* **PROBLEM TO WORK ON**:
Could you copy out every line of the data where the word "Modifica" occurs?

* **DATASET EXTRACT**:

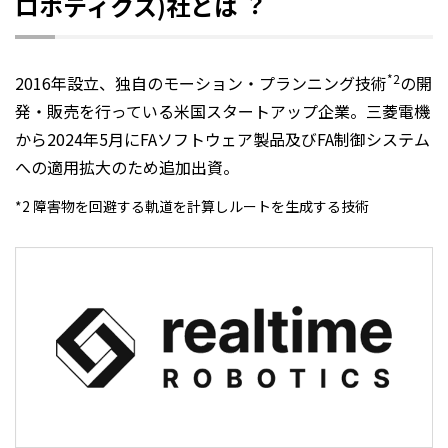
ロボティクス)社とは︖
*2
2016年設立、独自のモーション・プランニング技術
の開
発・販売を行っている米国スタートアップ企業。三菱電機
から2024年5月にFAソフトウェア製品及びFA制御システム
への適用拡大のため追加出資。
*2 障害物を回避する軌道を計算しルートを生成する技術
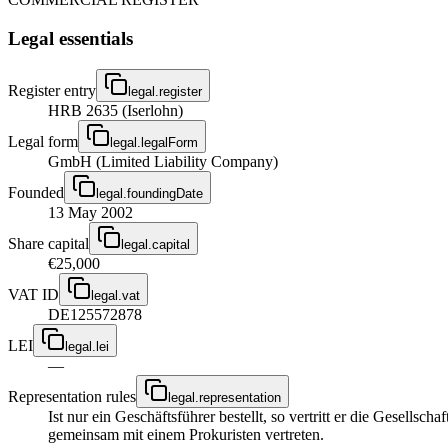
Legal essentials
Register entry
legal.register
HRB 2635 (Iserlohn)
Legal form
legal.legalForm
GmbH (Limited Liability Company)
Founded
legal.foundingDate
13 May 2002
Share capital
legal.capital
€25,000
VAT ID
legal.vat
DE125572878
LEI
legal.lei
—
Representation rules
legal.representation
Ist nur ein Geschäftsführer bestellt, so vertritt er die Gesellsc
gemeinsam mit einem Prokuristen vertreten.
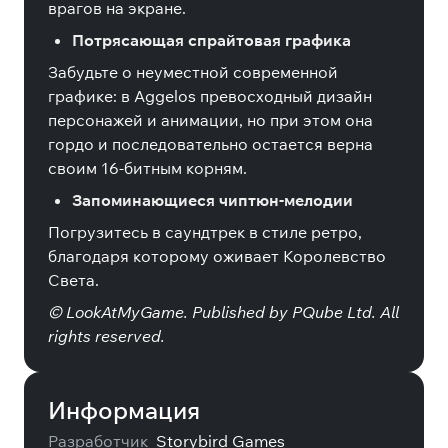
врагов на экране.
Потрясающая спрайтовая графика
Забудьте о неуместной современной
графике: в Aggelos превосходный дизайн
персонажей и анимации, но при этом она
гордо и последовательно остается верна
своим 16-битным корням.
Запоминающиеся чиптюн-мелодии
Погрузитесь в саундтрек в стиле ретро,
благодаря которому оживает Королевство
Света.
© LookAtMyGame. Published by PQube Ltd. All
rights reserved.
Информация
Разработчик
Storybird Games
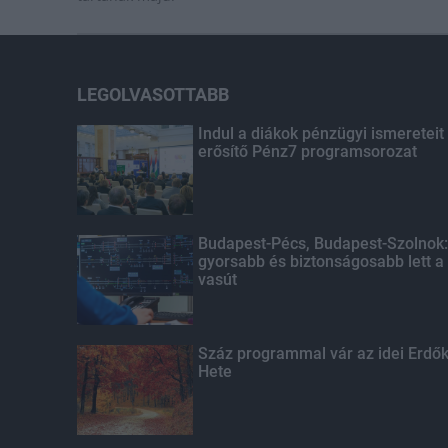
LEGOLVASOTTABB
Indul a diákok pénzügyi ismereteit
erősítő Pénz7 programsorozat
Budapest-Pécs, Budapest-Szolnok:
gyorsabb és biztonságosabb lett a
vasút
Száz programmal vár az idei Erdő
Hete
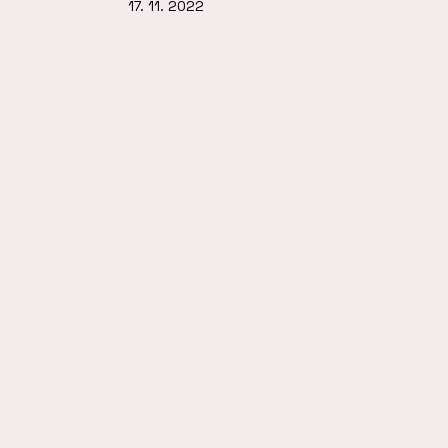
17. 11. 2022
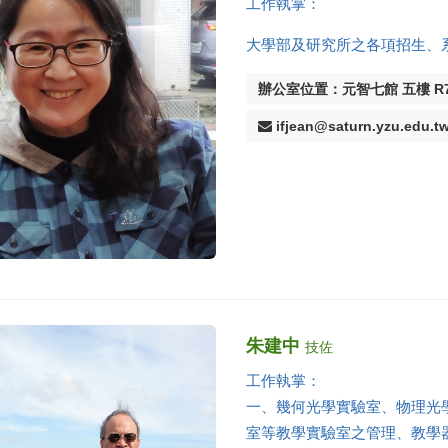
工作執掌：
大學部及研究所之各項招生、
辦公室位置：元智七館 五樓 R7
ifjean@saturn.yzu.edu.t
朱建中
技佐
工作執掌：
一、幾何光學實驗室、物理光
室等教學實驗室之管理、教學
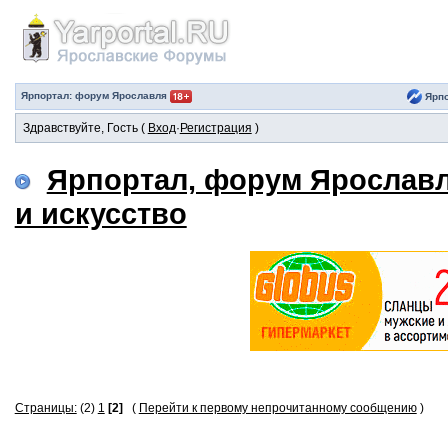
Ярпортал: форум Ярославля
Ярпо
Здравствуйте, Гость (
Вход
·
Регистрация
)
Ярпортал, форум Ярослав
и искусство
Страницы:
(2)
1
[2]
(
Перейти к первому непрочитанному сообщению
)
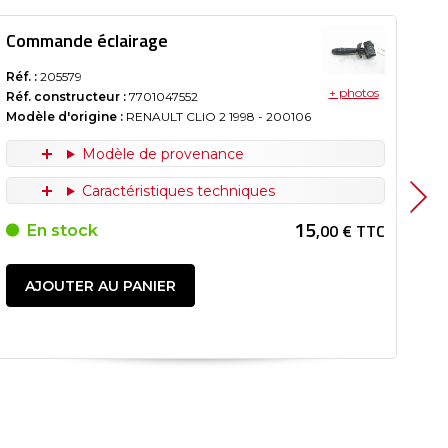
Commande éclairage
Co
Réf. :
205579
Réf.
+ photos
Réf. constructeur :
7701047552
Réf
Modèle d'origine :
RENAULT CLIO 2
1998
- 200106
Mod
Modèle de provenance
Caractéristiques techniques
15
,00 € TTC
En stock
AJOUTER AU PANIER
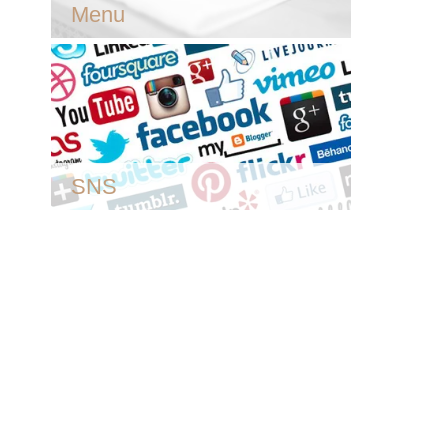
Menu
SNS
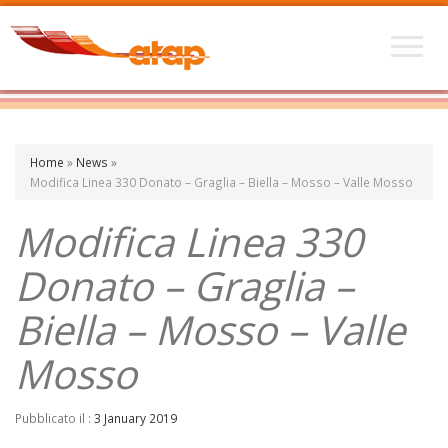
Home
»
News
»
Modifica Linea 330 Donato – Graglia – Biella – Mosso – Valle Mosso
Modifica Linea 330
Donato – Graglia –
Biella – Mosso – Valle
Mosso
Pubblicato il :
3 January 2019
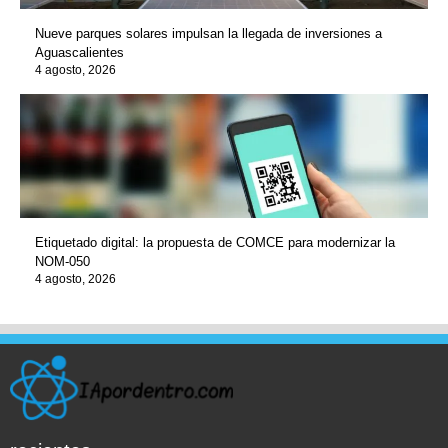
Nueve parques solares impulsan la llegada de inversiones a
Aguascalientes
4 agosto, 2026
Etiquetado digital: la propuesta de COMCE para modernizar la
NOM-050
4 agosto, 2026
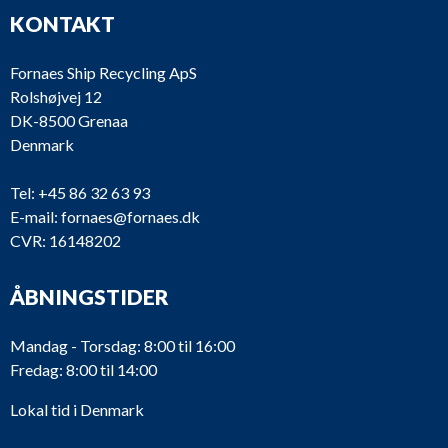
KONTAKT
Fornaes Ship Recycling ApS
Rolshøjvej 12
DK-8500 Grenaa
Denmark
Tel:
+45 86 32 63 93
E-mail:
fornaes@fornaes.dk
CVR: 16148202
ÅBNINGSTIDER
Mandag - Torsdag: 8:00 til 16:00
Fredag: 8:00 til 14:00
Lokal tid i Denmark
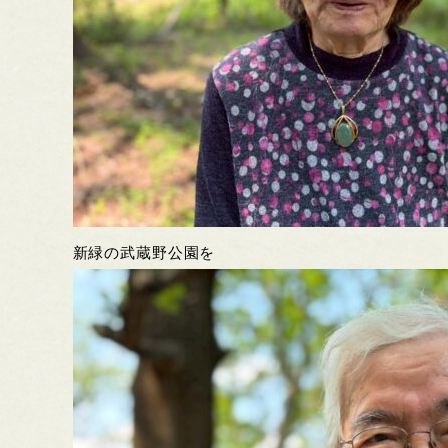
新緑の武蔵野公園を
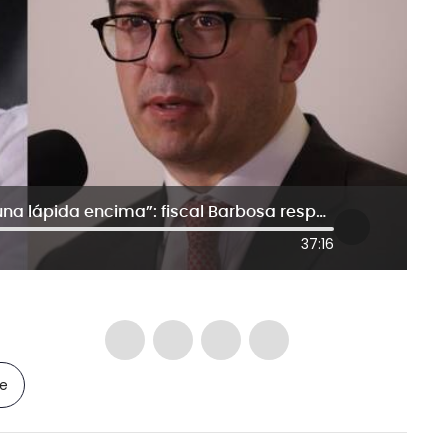
“El presidente me acaba de poner una lápida encima”: fiscal Barbosa responde a Petro
37:16
le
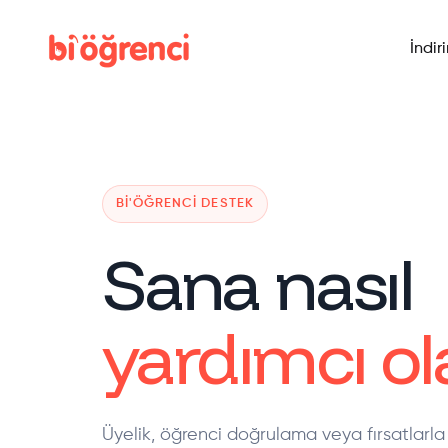
İndir
BI'ÖĞRENCI DESTEK
Sana nasıl
yardımcı ola
Üyelik, öğrenci doğrulama veya fırsatlarla 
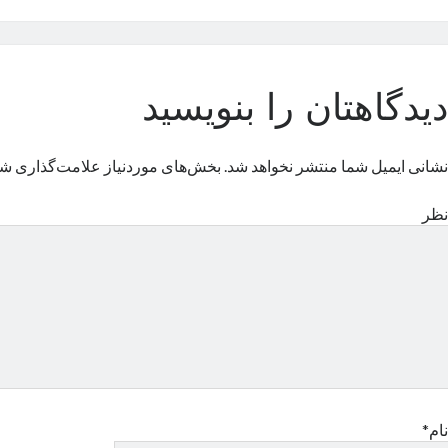
دیدگاهتان را بنویسید
نشانی ایمیل شما منتشر نخواهد شد.
بخش‌های موردنیاز علامت‌گذاری شد
نظر
نام*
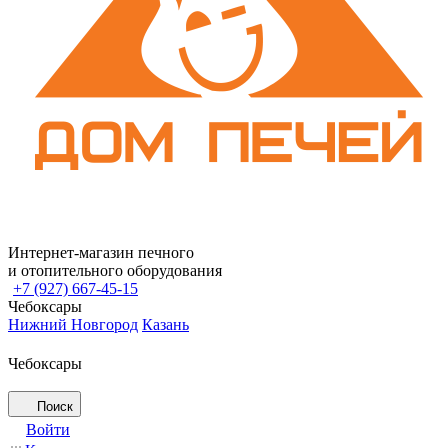
Интернет-магазин печного
и отопительного оборудования
+7 (927) 667-45-15
Чебоксары
Нижний Новгород
Казань
Чебоксары
Поиск
Войти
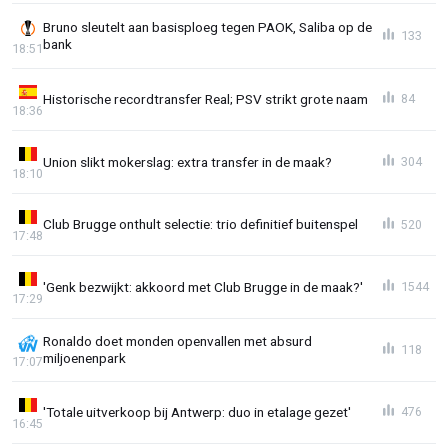
Bruno sleutelt aan basisploeg tegen PAOK, Saliba op de
133
bank
18:51
Historische recordtransfer Real; PSV strikt grote naam
84
18:36
Union slikt mokerslag: extra transfer in de maak?
304
18:10
Club Brugge onthult selectie: trio definitief buitenspel
520
17:48
'Genk bezwijkt: akkoord met Club Brugge in de maak?'
1544
17:29
Ronaldo doet monden openvallen met absurd
118
miljoenenpark
17:07
'Totale uitverkoop bij Antwerp: duo in etalage gezet'
476
16:45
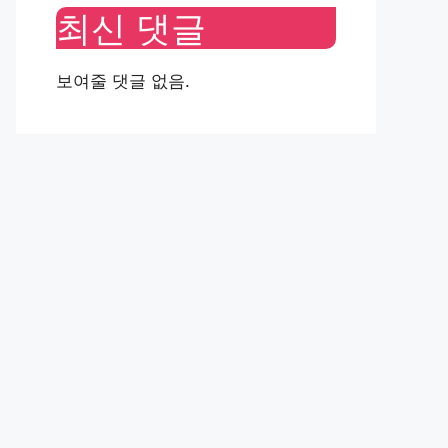
최신 댓글
보여줄 댓글 없음.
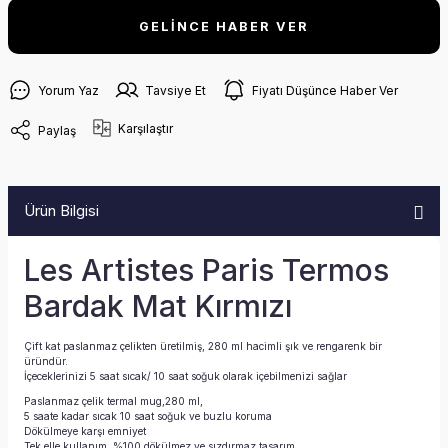
GELİNCE HABER VER
Yorum Yaz
Tavsiye Et
Fiyatı Düşünce Haber Ver
Karşılaştır
Paylaş
Ürün Bilgisi
Les Artistes Paris Termos
Bardak Mat Kırmızı
Çift kat paslanmaz çelikten üretilmiş, 280 ml hacimli şık ve rengarenk bir
üründür.
İçeceklerinizi 5 saat sıcak/ 10 saat soğuk olarak içebilmenizi sağlar
Paslanmaz çelik termal mug,280 ml,
5 saate kadar sıcak 10 saat soğuk ve buzlu koruma
Dökülmeye karşı emniyet
Tek elle kullanım, %100 dökülmez ve sızdırmaz tasarım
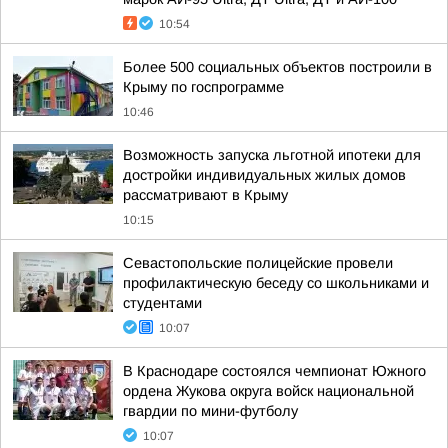
10:54
Более 500 социальных объектов построили в
Крыму по госпрограмме
10:46
Возможность запуска льготной ипотеки для
достройки индивидуальных жилых домов
рассматривают в Крыму
10:15
Севастопольские полицейские провели
профилактическую беседу со школьниками и
студентами
10:07
В Краснодаре состоялся чемпионат Южного
ордена Жукова округа войск национальной
гвардии по мини-футболу
10:07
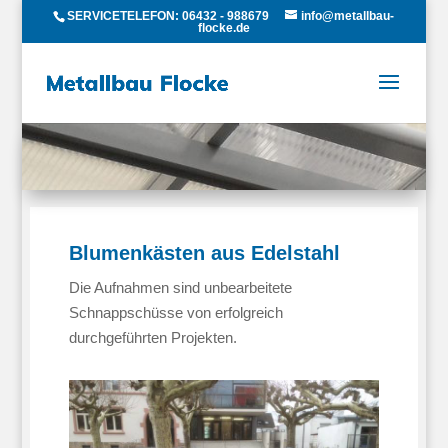
SERVICETELEFON: 06432 - 988679
info@metallbau-
flocke.de
Blumenkästen aus Edelstahl
Die Aufnahmen sind unbearbeitete
Schnappschüsse von erfolgreich
durchgeführten Projekten.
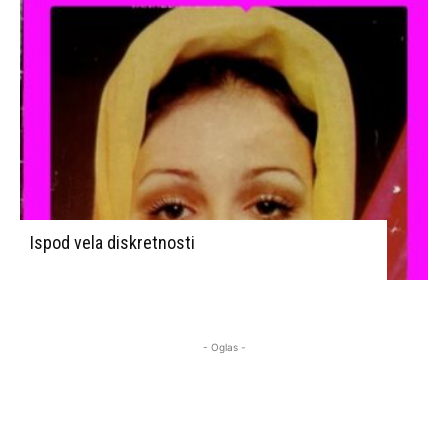
Ispod vela diskretnosti
- Oglas -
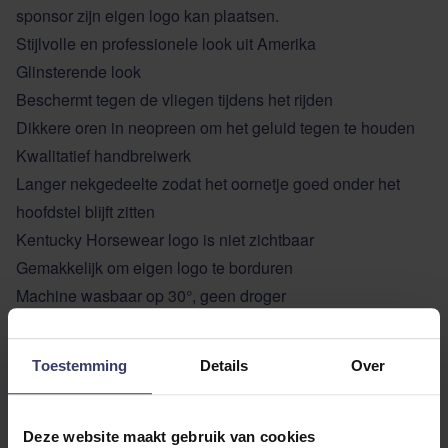
sponsor zijn eigen logo kan plaatsen.
Stijlvolle en professionele look uit Amerika
Glinsterende look
Beschermt tegen de vliegen tijdens het rijden
Dikkere oren in neopreen om het geluid tegen te houden
Kwalitatief handbreiwerk
Langer nekgedeelte zodat het oornetje goed onder het
hoofdstel blijft zitten
Kentucky Horsewear logo is niet zichtbaar
Gemakkelijk om eigen logo te borduren
Machine wasbaar op 30°, geen droger
Kleuren: donker navy, bruin en zwart
Maat: Full
Toestemming
Details
Over
EXTRA INFORMATIE
Deze website maakt gebruik van cookies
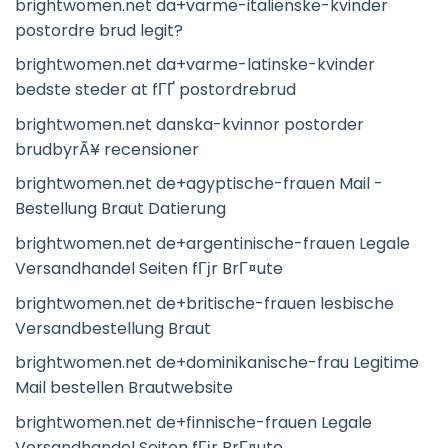
brightwomen.net da+varme-italienske-kvinder
postordre brud legit?
brightwomen.net da+varme-latinske-kvinder
bedste steder at fГҐ postordrebrud
brightwomen.net danska-kvinnor postorder
brudbyrÃ¥ recensioner
brightwomen.net de+agyptische-frauen Mail -
Bestellung Braut Datierung
brightwomen.net de+argentinische-frauen Legale
Versandhandel Seiten fГјr BrГ¤ute
brightwomen.net de+britische-frauen lesbische
Versandbestellung Braut
brightwomen.net de+dominikanische-frau Legitime
Mail bestellen Brautwebsite
brightwomen.net de+finnische-frauen Legale
Versandhandel Seiten fГјr BrГ¤ute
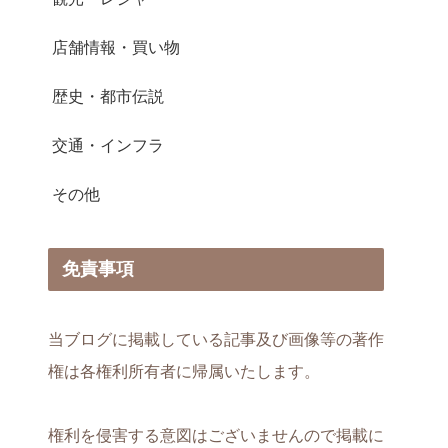
店舗情報・買い物
歴史・都市伝説
交通・インフラ
その他
免責事項
当ブログに掲載している記事及び画像等の著作
権は各権利所有者に帰属いたします。
権利を侵害する意図はございませんので掲載に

* **TASK ANSWER**:
Modifica Linea 330 Donato – Graglia – Biella – Mosso – Valle Mosso
Modifica Linea 330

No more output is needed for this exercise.